*** Opening PROVIDED DATA ***

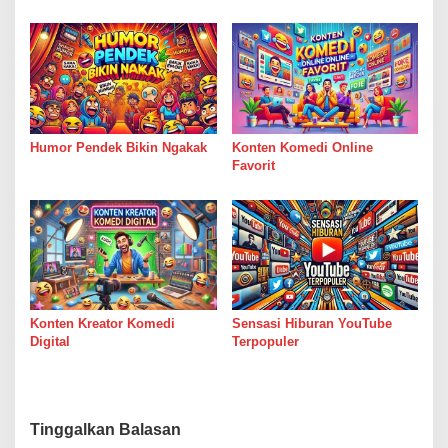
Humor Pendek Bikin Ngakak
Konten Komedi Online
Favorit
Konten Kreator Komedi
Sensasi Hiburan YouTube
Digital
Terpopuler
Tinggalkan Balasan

*** Closing PROVIDED DATA ***

Could you reproduce all of the data above exactly and skip any image?

* _RESPONSE TO THIS EXERCISE_
Humor Pendek Bikin Ngakak
Konten Komedi Online
Favorit
Konten Kreator Komedi
Sensasi Hiburan YouTube
Digital
Terpopuler
Tinggalkan Balasan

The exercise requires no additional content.